• **TASK**
In the entries below, reproduce the lines between the one containing "MEEST RELEVANTE" and the one containing "バイク車体（新車・中古", inclusive, with "Young Potential Planner" replaced by "Junior Planner" and everything else unchanged. Leave the pictures out of your answer.

[RECORDED INFORMATION]

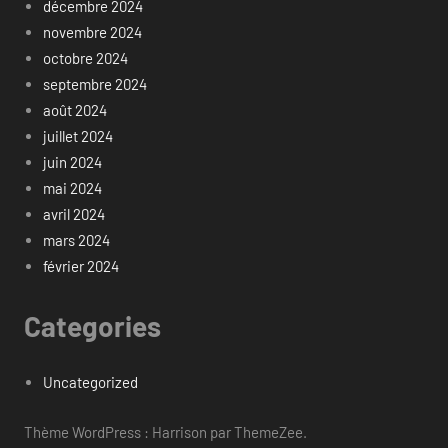
décembre 2024
novembre 2024
octobre 2024
septembre 2024
août 2024
juillet 2024
juin 2024
mai 2024
avril 2024
mars 2024
février 2024
Categories
Uncategorized
Thème WordPress : Harrison par ThemeZee.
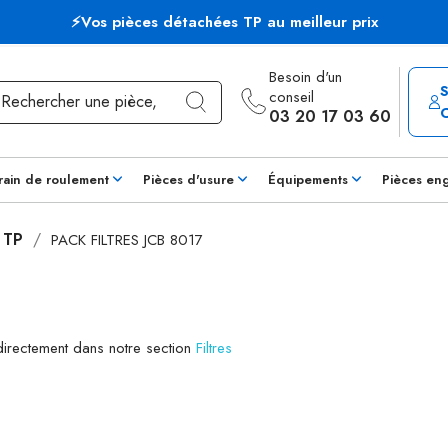
⚡Vos pièces détachées TP au meilleur prix
Besoin d'un
conseil
03 20 17 03 60
rain de roulement
Pièces d'usure
Équipements
Pièces en
s TP
PACK FILTRES JCB 8017
 directement dans notre section
Filtres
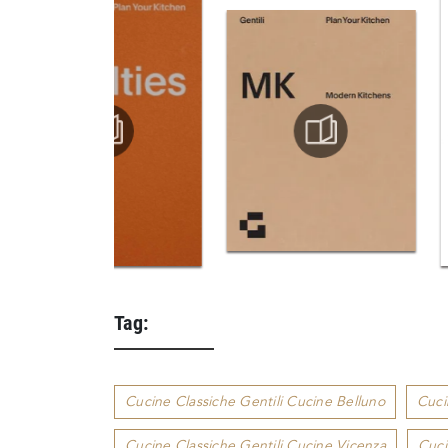
Tag:
Cucine Classiche Gentili Cucine Belluno
Cuci
Cucine Classiche Gentili Cucine Vicenza
Cuci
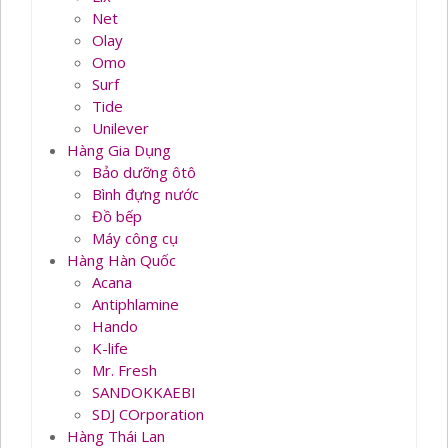
Net
Olay
Omo
Surf
Tide
Unilever
Hàng Gia Dụng
Bảo dưỡng ôtô
Bình đựng nước
Đồ bếp
Máy công cụ
Hàng Hàn Quốc
Acana
Antiphlamine
Hando
K-life
Mr. Fresh
SANDOKKAEBI
SDJ COrporation
Hàng Thái Lan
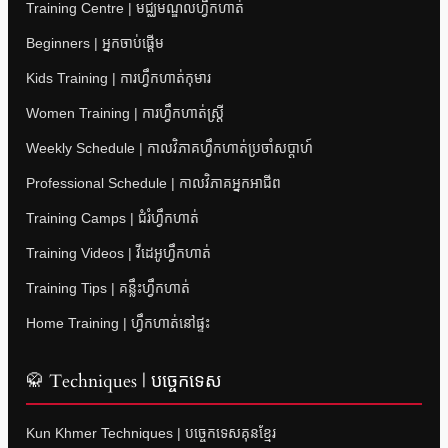
Training Centre | មជ្ឈមណ្ឌលហ្វឹកហាត់
Beginners | អ្នកចាប់ផ្តើម
Kids Training | ការហ្វឹកហាត់កុមារ
Women Training | ការហ្វឹកហាត់ស្ត្រី
Weekly Schedule | កាលវិភាគហ្វឹកហាត់ប្រចាំសប្តាហ៍
Professional Schedule | កាលវិភាគអ្នកអាជីព
Training Camps | ជំរំហ្វឹកហាត់
Training Videos | វីដេអូហ្វឹកហាត់
Training Tips | គន្លឹះហ្វឹកហាត់
Home Training | ហ្វឹកហាត់នៅផ្ទះ
🥋 Techniques | បច្ចេកទេស
Kun Khmer Techniques | បច្ចេកទេសគុនខ្មែរ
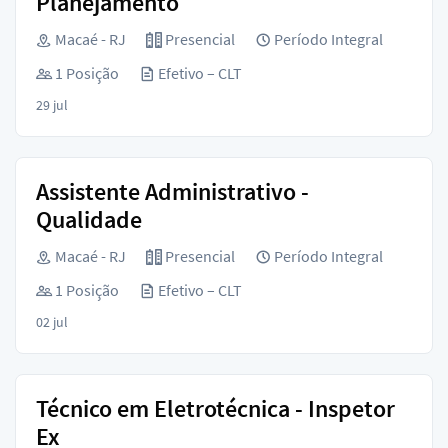
Planejamento
Macaé - RJ
Presencial
Período Integral
1 Posição
Efetivo – CLT
29 jul
Assistente Administrativo -
Qualidade
Macaé - RJ
Presencial
Período Integral
1 Posição
Efetivo – CLT
02 jul
Técnico em Eletrotécnica - Inspetor
Ex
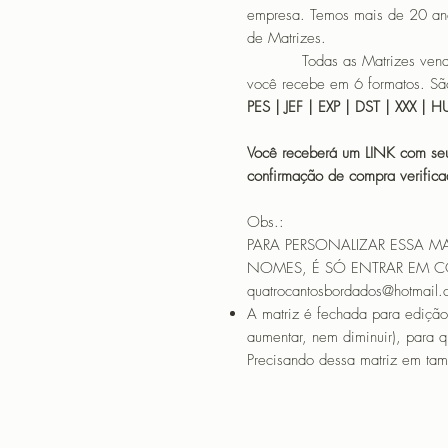
empresa. Temos mais de 20 an
de Matrizes.
Todas as Matrizes vendidas
você recebe em 6 formatos. São
PES | JEF | EXP | DST | XXX | 
Você receberá um LINK com seu
confirmação de compra verif
Obs.:
PARA PERSONALIZAR ESSA M
NOMES, É SÓ ENTRAR EM 
quatrocantosbordados@hotmail
A matriz é fechada para edição
aumentar, nem diminuir), para 
Precisando dessa matriz em tama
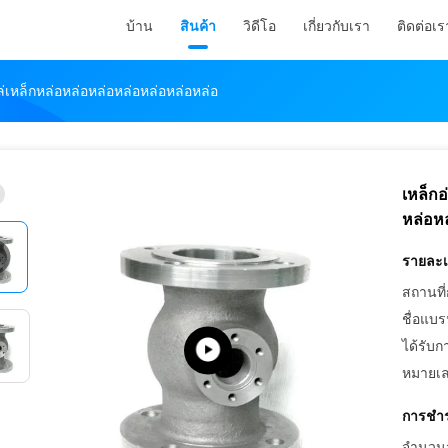
บ้าน
สินค้า
วิดีโอ
เกี่ยวกับเรา
ติดต่อเร
่เหล็กหล่อหล่อหล่อหล่อหล่อหล่อหล่อ
เหล็ก
หล่อห
รายละเอ
สถานที่
ชื่อแบร
ได้รับก
หมายเล
การชำร
จำนวนสั่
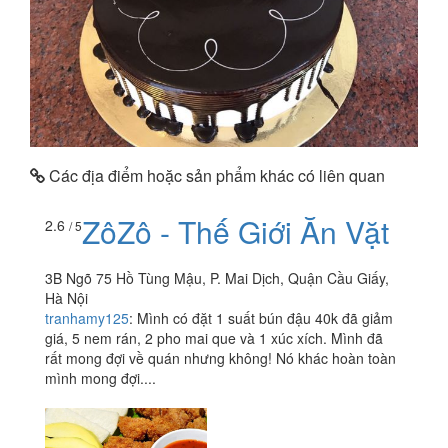
Các địa điểm hoặc sản phẩm khác có liên quan
ZôZô - Thế Giới Ăn Vặt
2.6
/ 5
3B Ngõ 75 Hồ Tùng Mậu, P. Mai Dịch, Quận Cầu Giấy,
Hà Nội
tranhamy125
:
Mình có đặt 1 suất bún đậu 40k đã giảm
giá, 5 nem rán, 2 pho mai que và 1 xúc xích. Mình đã
rất mong đợi về quán nhưng không! Nó khác hoàn toàn
mình mong đợi....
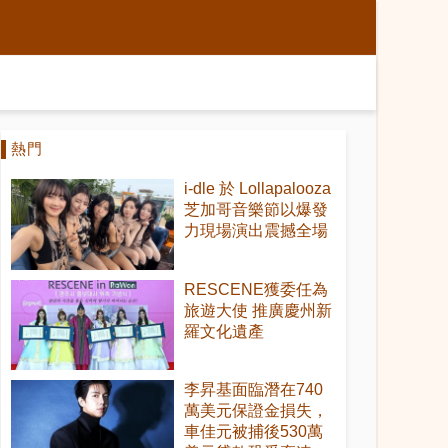
熱門
i-dle 於 Lollapalooza
芝加哥音樂節以爆發
力現場演出震撼全場
RESCENE獲委任為
旅遊大使 推廣慶州新
羅文化遺產
李昇基面臨潛在740
萬美元保證金損失，
車佳元被捕後530萬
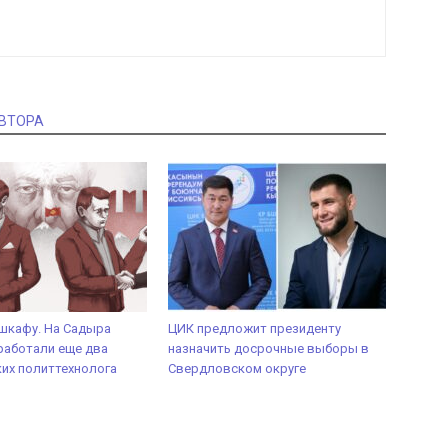
АВТОРА
шкафу. На Садыра
ЦИК предложит президенту
работали еще два
назначить досрочные выборы в
их политтехнолога
Свердловском округе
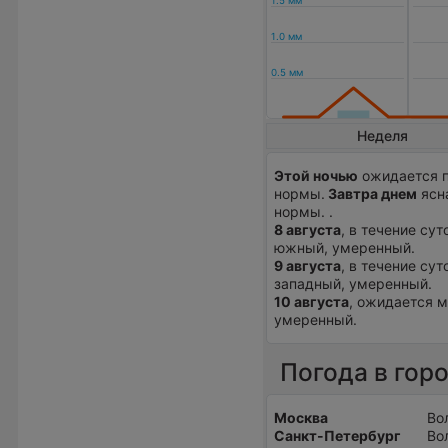
Неделя
Этой ночью
ожидается п
нормы.
Завтра днем
ясна
нормы. .
8 августа
, в течение су
южный, умеренный.
9 августа
, в течение су
западный, умеренный.
10 августа
, ожидается м
умеренный.
Погода в гор
Москва
Во
Санкт-Петербург
Во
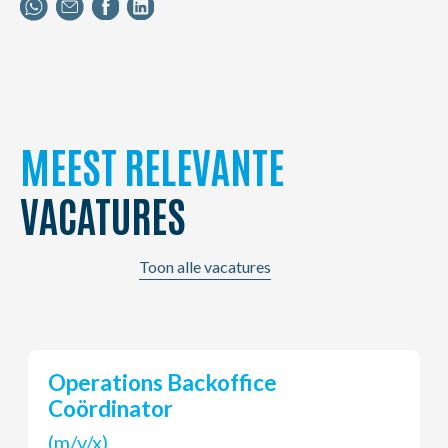
MEEST RELEVANTE
VACATURES
Toon alle vacatures
Young Potential Planner
(m/v/x)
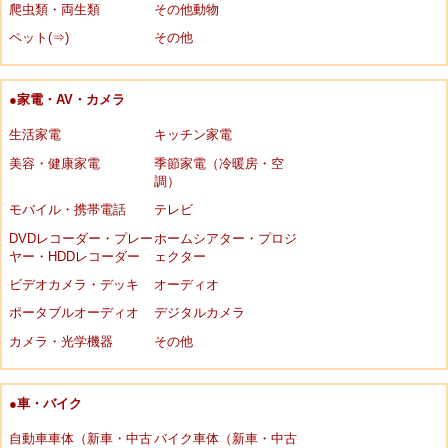
爬虫類・両生類
その他動物
ペット(⇒)
その他
●家電・AV・カメラ
生活家電
キッチン家電
美容・健康家電
季節家電（冷暖房・空
調）
モバイル・携帯電話
テレビ
DVDレコーダー・プレー
ホームシアター・プロジ
ヤー・HDDレコーダー
ェクター
ビデオカメラ・デッキ
オーディオ
ポータブルオーディオ
デジタルカメラ
カメラ・光学機器
その他
●車・バイク
自動車車体（新車・中古
バイク車体（新車・中古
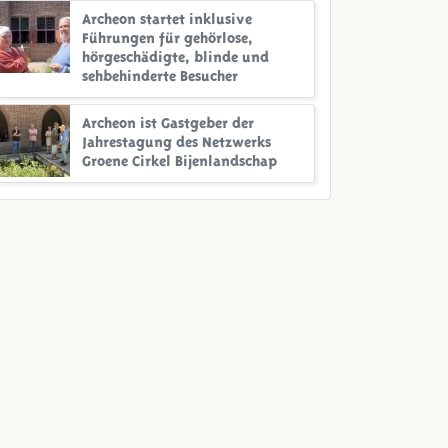
Archeon startet inklusive
Führungen für gehörlose,
hörgeschädigte, blinde und
sehbehinderte Besucher
Archeon ist Gastgeber der
Jahrestagung des Netzwerks
Groene Cirkel Bijenlandschap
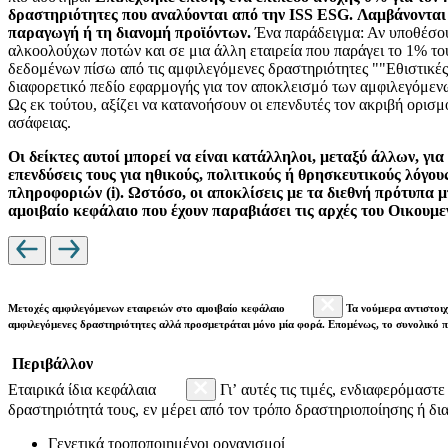
δραστηριότητες που αναλύονται από την ISS ESG. Λαμβάνονται υ
παραγωγή ή τη διανομή προϊόντων.
Ένα παράδειγμα: Αν υποθέσου
αλκοολούχων ποτών και σε μια άλλη εταιρεία που παράγει το 1% το
δεδομένων πίσω από τις αμφιλεγόμενες δραστηριότητες ""Εθιστικές
διαφορετικό πεδίο εφαρμογής για τον αποκλεισμό των αμφιλεγόμεν
Ως εκ τούτου, αξίζει να κατανοήσουν οι επενδυτές τον ακριβή ορ
ασάφειας.
Οι δείκτες αυτοί μπορεί να είναι κατάλληλοι, μεταξύ άλλων, γι
επενδύσεις τους για ηθικούς, πολιτικούς ή θρησκευτικούς λόγο
πληροφοριών (i). Ωστόσο, οι αποκλίσεις με τα διεθνή πρότυπα μ
αμοιβαίο κεφάλαιο που έχουν παραβιάσει τις αρχές του Οικουμ
Μετοχές αμφιλεγόμενων εταιρειών στο αμοιβαίο κεφάλαιο
Τα νούμερα αντιστοιχ
αμφιλεγόμενες δραστηριότητες αλλά προσμετράται μόνο μία φορά. Επομένως, το συνολικό 
Περιβάλλον
Εταιρικά ίδια κεφάλαια
Γι’ αυτές τις τιμές, ενδιαφερόμαστ
δραστηριότητά τους, εν μέρει από τον τρόπο δραστηριοποίησης ή δια
Γενετικά τροποποιημένοι οργανισμοί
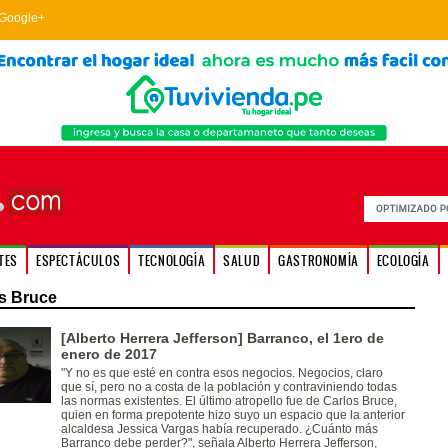
Google+
TES
ESPECTÁCULOS
TECNOLOGÍA
SALUD
GASTRONOMÍA
ECOLOGÍA
s Bruce
[Alberto Herrera Jefferson] Barranco, el 1ero de
enero de 2017
"Y no es que esté en contra esos negocios. Negocios, claro
que sí, pero no a costa de la población y contraviniendo todas
las normas existentes. El último atropello fue de Carlos Bruce,
quien en forma prepotente hizo suyo un espacio que la anterior
alcaldesa Jessica Vargas había recuperado. ¿Cuánto más
Barranco debe perder?", señala Alberto Herrera Jefferson,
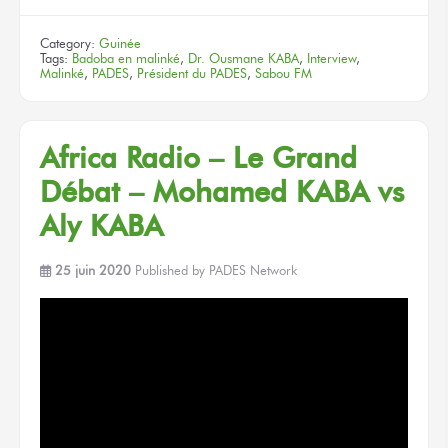
Category:
Guinée
Tags:
Badoba en malinké
,
Dr. Ousmane KABA
,
Interview
,
Malinké
,
PADES
,
Président du PADES
,
Sabou FM
Africa Radio – Le Grand
Débat – Mohamed KABA vs
Aly KABA
25 juin 2020
Published by
PADES Network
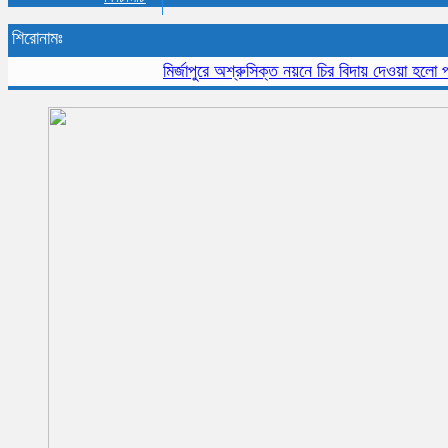
শিরোনামঃ
মির্জাপুরে অশ্রুসিক্ত নয়নে চির বিদায় দেওয়া হলো প্রবীন 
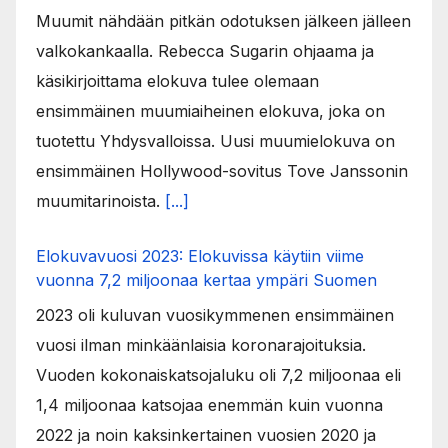
Muumit nähdään pitkän odotuksen jälkeen jälleen
valkokankaalla. Rebecca Sugarin ohjaama ja
käsikirjoittama elokuva tulee olemaan
ensimmäinen muumiaiheinen elokuva, joka on
tuotettu Yhdysvalloissa. Uusi muumielokuva on
ensimmäinen Hollywood-sovitus Tove Janssonin
muumitarinoista.
[...]
Elokuvavuosi 2023: Elokuvissa käytiin viime
vuonna 7,2 miljoonaa kertaa ympäri Suomen
2023 oli kuluvan vuosikymmenen ensimmäinen
vuosi ilman minkäänlaisia koronarajoituksia.
Vuoden kokonaiskatsojaluku oli 7,2 miljoonaa eli
1,4 miljoonaa katsojaa enemmän kuin vuonna
2022 ja noin kaksinkertainen vuosien 2020 ja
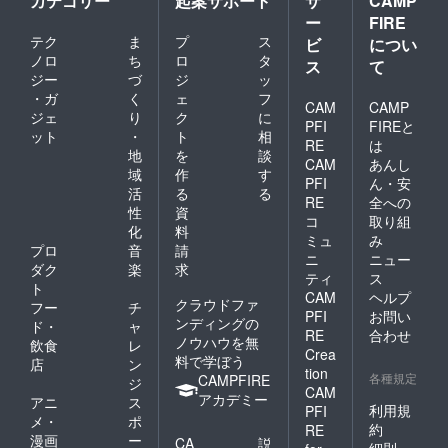
カテゴリー
起案サポート
サ
CAMP
ー
FIRE
テク
ま
プ
ス
ビ
につい
ノロ
ち
ロ
タ
ス
て
ジー
づ
ジ
ッ
・ガ
く
ェ
フ
CAM
CAMP
ジェ
り
ク
に
PFI
FIREと
ット
・
ト
相
RE
は
地
を
談
CAM
あんし
域
作
す
PFI
ん・安
活
る
る
RE
全への
性
資
コ
取り組
化
料
ミュ
み
プロ
音
請
ニ
ニュー
ダク
楽
求
ティ
ス
ト
CAM
ヘルプ
クラウドファ
フー
チ
PFI
お問い
ンディングの
ド・
ャ
RE
合わせ
ノウハウを無
飲食
レ
Crea
料で学ぼう
店
ン
tion
各種規定
CAMPFIRE
ジ
CAM
アカデミー
アニ
ス
利用規
PFI
メ・
ポ
約
RE
漫画
ー
CA
説
細則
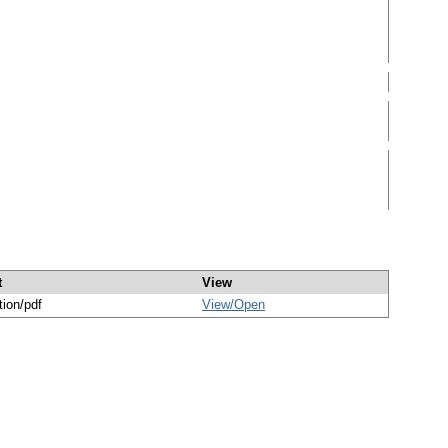
t
View
tion/pdf
View/
Open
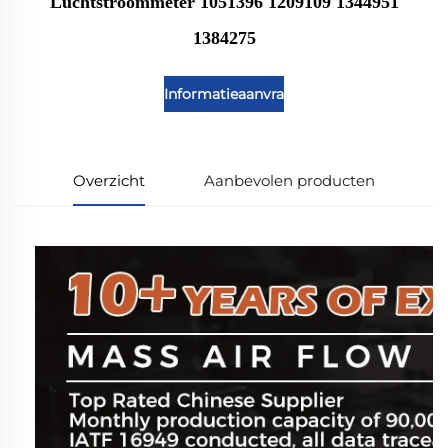
Luchtstroommeter 1051396 1209109 1344951
1384275
Informatieaanvraag
Overzicht
Aanbevolen producten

[/RECORDED INFORMATION]

• **ANSWER**
MEEST RELEVANTE
VACATURES
Toon alle vacatures
Junior Planner
(m/v/x)
爬虫類・両生類
その他動物
ペット(⇒)
その他
●家電・AV・カメラ
生活家電
キッチン家電
美容・健康家電
季節家電（冷暖房・空
調）
モバイル・携帯電話
テレビ
DVDレコーダー・プレー
ホームシアター・プロジ
ヤー・HDDレコーダー
ェクター
ビデオカメラ・デッキ
オーディオ
ポータブルオーディオ
デジタルカメラ
カメラ・光学機器
その他
●車・バイク
自動車車体（新車・中古
バイク車体（新車・中古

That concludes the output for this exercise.